A Northwestern University sophomore and women’s basketball player was found dead in her room on campus Monday, according to university officials.
Jordan Hankins, 20, of Indianapolis, was found dead in her dorm room in the Foster Walker complex on Northwester’s campus in suburban Evanston, Carsten Parmenter, a university spokesman said.
There is no indication of foul play or any danger to students or staff, the university said in a news release.
Wednesday's game at Minnesota has been canceled, the university said, adding it will work with the Big Ten and the University of Minnesota for a makeup game.
“We were deeply saddened to learn of the sudden passing of Northwestern student Jordan Hankins," Big Ten Commissioner James E. Delany said in a statement. "Our thoughts and prayers are with her family, friends, teammates and the entire Northwestern community during this incredibly difficult time.”

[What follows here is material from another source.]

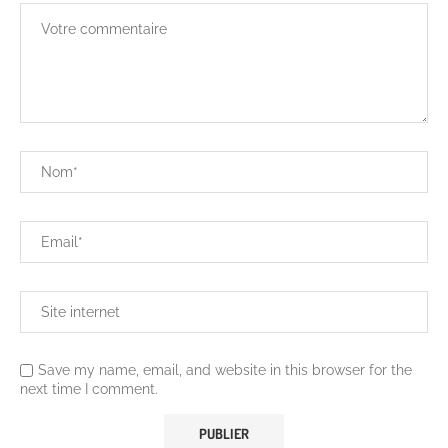
Save my name, email, and website in this browser for the
next time I comment.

Evanston police were investigating and the Cook County Medical Examiner’s office was expected to determine a cause of death after an autopsy, the university said.
Evanston police Cmdr. Joe Dugan confirmed the department was investigating the death. He said the police were notified of Hankins' death about 3:06 p.m.

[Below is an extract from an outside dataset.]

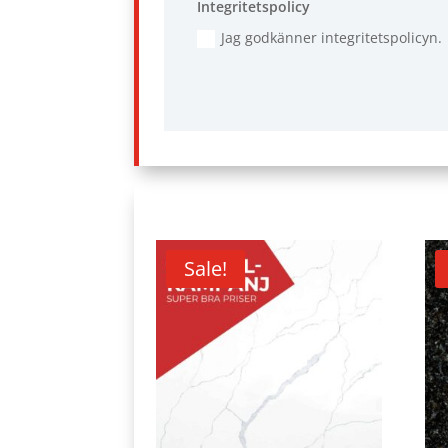
Integritetspolicy
Jag godkänner integritetspolicyn.
Sale!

University staff expressed their grief in the official announcement.
"Jordan was a remarkably dynamic young woman. This is a devastating loss for our basketball family,” said head women’s coach Joe McKeown in a statement. “She brought an unwavering intensity and commitment to everything in her life. We will miss her enormously.”
The university’s vice president for athletics and recreation, Jim Phillips, also lamented the death of the college athlete.
“We are heartbroken and deeply saddened to learn of the passing of Jordan Hankins,” Philips said. “Our love and thoughts are with her family, teammates and friends. Jordan made a dramatic impact on our Wildcats community. Our department is solely focused on supporting those who adored her.”
Hankins was an All-Metropolitan Interscholastic Conference First Team honoree as a high school junior, according to Northwestern’s website. She was also a National Honor Society member and was on her high school’s Distinguished Honor Roll since 2011 and wanted to study biological sciences at Northwestern, the website says.